2. O Princípio da Utilidade Marginal de Menger e o Bitcoin
O conceito de utilidade marginal, formulado por Carl Menger em Principles of Economics (1871), explica que o valor de um bem não é determinado pelo seu custo de produção, mas pela sua capacidade de satisfazer as necessidades humanas. Além disso, a utilidade de cada unidade adicional de um bem diminui à medida que uma pessoa acumula mais desse bem (lei da utilidade marginal decrescente).
No caso do Bitcoin, sua utilidade subjetiva variou ao longo do tempo e entre diferentes grupos de usuários. No início, ele era valioso principalmente para tecnólogos e defensores da descentralização, que o viam como uma inovação revolucionária. À medida que sua adoção cresceu, diferentes grupos começaram a atribuir novas utilidades ao Bitcoin: investidores passaram a vê-lo como uma reserva de valor, comerciantes como um meio de pagamento alternativo e pessoas em países com instabilidade monetária como uma forma de proteção contra a inflação.
Um exemplo prático da aplicação da utilidade marginal no Bitcoin pode ser observado na forma como seu preço reagiu à entrada de novos investidores institucionais. Quando empresas como MicroStrategy e Tesla começaram a comprar Bitcoin como ativo de reserva, a percepção de sua utilidade marginal aumentou, impulsionando seu preço. Da mesma forma, em países como Venezuela e Argentina, onde a inflação corroeu o valor das moedas locais, o Bitcoin passou a ser utilizado como uma alternativa ao dinheiro estatal, reforçando sua demanda.
Outro aspecto importante é o efeito rede na utilidade marginal do Bitcoin. No início, a utilidade de possuir Bitcoin era limitada porque poucas pessoas o aceitavam como pagamento. No entanto, à medida que mais empresas, serviços e indivíduos começaram a aceitá-lo, sua utilidade marginal aumentou, pois se tornou mais viável como meio de troca. Esse efeito pode ser comparado à adoção da internet: no começo, poucas pessoas a utilizavam, tornando-a menos útil. Com o tempo, conforme mais pessoas passaram a utilizá-la, sua utilidade cresceu exponencialmente.
Além disso, o Bitcoin enfrenta a questão da volatilidade da utilidade marginal. Durante períodos de alta especulação, sua utilidade como meio de troca pode diminuir, pois os detentores preferem armazená-lo na expectativa de valorização futura. Isso pode ser visto nos ciclos de alta do Bitcoin, quando sua taxa de transação diminui porque as pessoas preferem manter o ativo em vez de gastá-lo. Esse comportamento reforça a ideia de que sua utilidade marginal pode variar dependendo das condições do mercado e da percepção dos usuários.

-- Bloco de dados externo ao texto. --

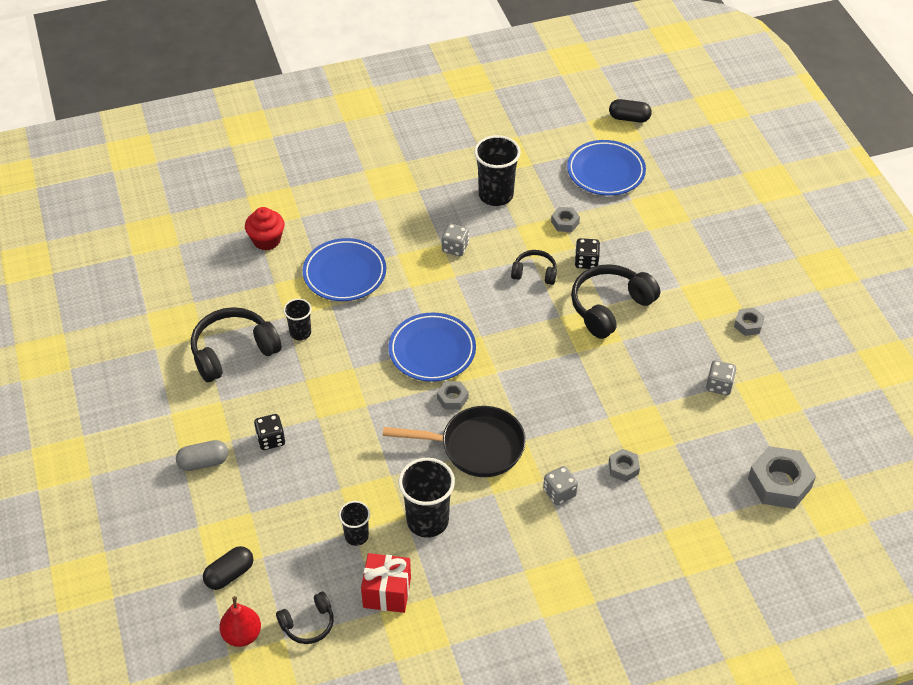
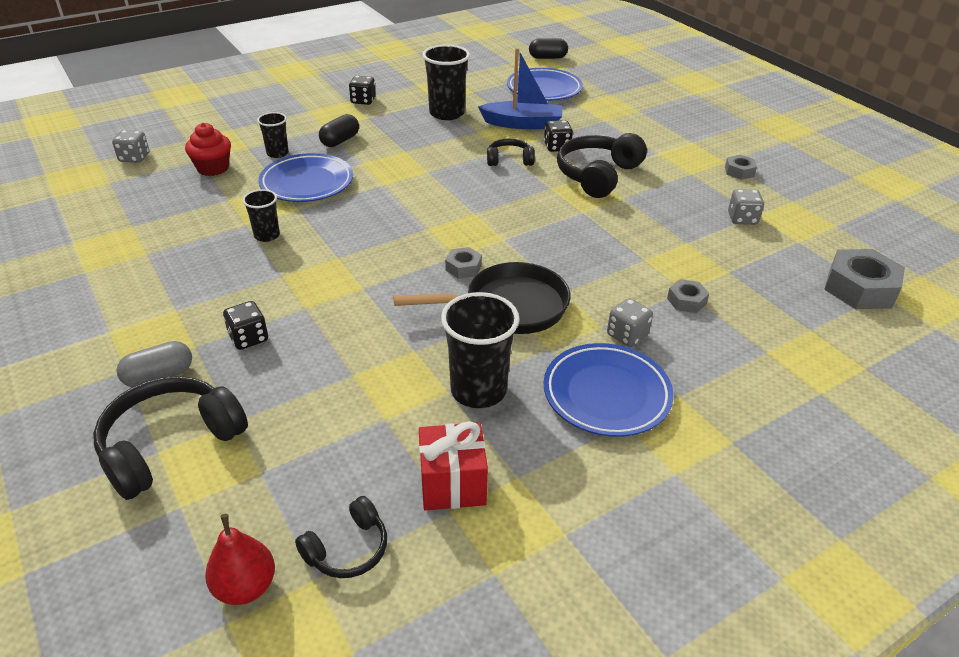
camera: 15 degrees left, 10 degrees down
(229, 574) = (213, 505): black capsule -> black capsule (340, 141)
(233, 351) = (186, 262): black headphones -> black headphones (170, 445)
(356, 536) = (389, 423): black cup -> black cup (277, 153)
(419, 163) = (363, 101): none -> black dice
(432, 350) = (425, 231): blue plate -> blue plate (606, 394)
(455, 248) = (420, 152): grey dice -> grey dice (134, 158)
(565, 222) = (522, 124): grey nut -> blue boat

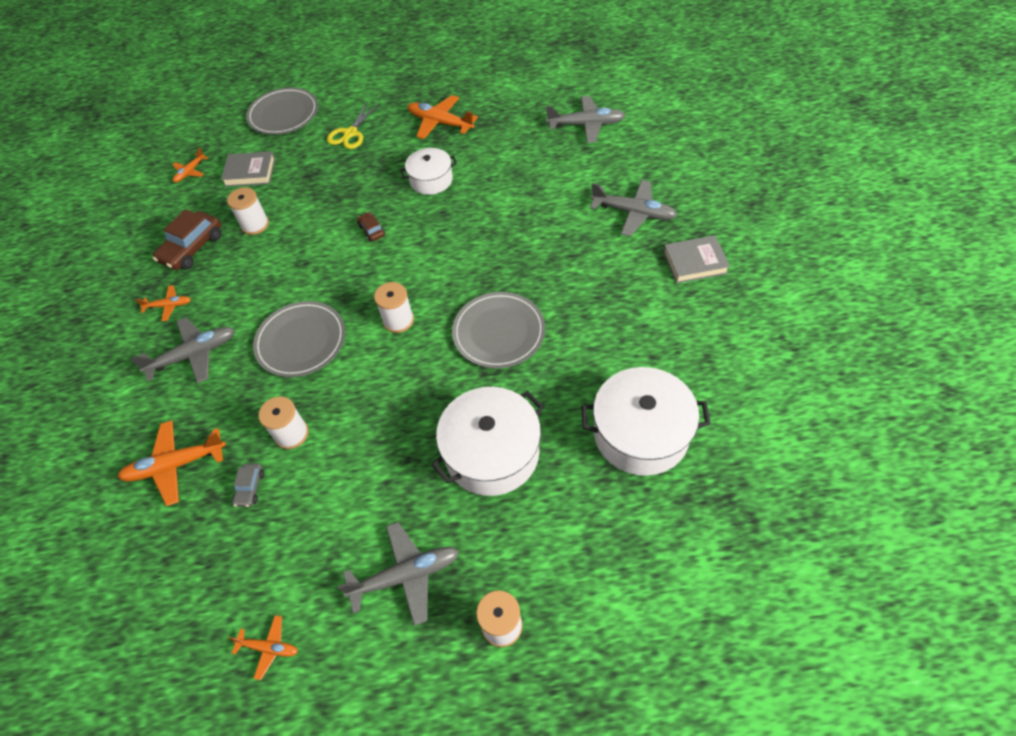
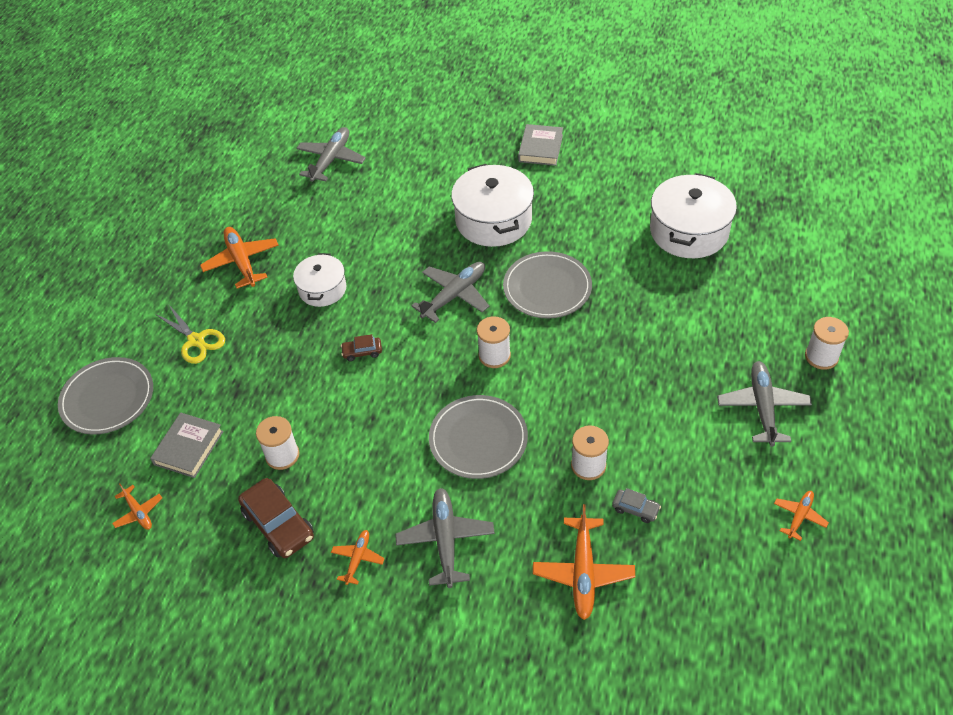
camera: 70 degrees left, 5 degrees down
(440, 123) = (242, 262): orange plane -> orange plane turned 105 degrees clockwise
(492, 453) = (669, 324): white pot -> white pot (493, 220)
(633, 213) = (463, 165): grey plane -> grey plane (454, 295)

3. Relação entre os Dois Princípios
Os princípios de Mises e Menger ajudam a explicar diferentes aspectos da valorização do Bitcoin. O princípio da regressão esclarece como o Bitcoin adquiriu valor inicial, mesmo sem um uso convencional anterior, enquanto o princípio da utilidade marginal explica como seu valor evoluiu conforme sua aceitação aumentou.
Isso mostra que, embora o Bitcoin não tenha começado como uma mercadoria física, seu valor inicial pode ser explicado pela percepção subjetiva de sua utilidade, tornando-o compatível com as ideias da Escola Austríaca. A interseção desses dois princípios reforça a legitimidade do Bitcoin como uma nova forma de dinheiro.
4. Referências Bibliográficas
MENGER, Carl. Principles of Economics. Ludwig von Mises Institute, 1871.
MISES, Ludwig von. The Theory of Money and Credit. Yale University Press, 1912.
SELGIN, George. On Ensuring a Sustainable Bitcoin Standard: Questions and Answers. Cato Journal, 2015.
WHITE, Lawrence. The Market for Cryptocurrencies. Cato Institute, 2018.
NAKAMOTO, Satoshi. Bitcoin: A Peer-to-Peer Electronic Cash System. 2008.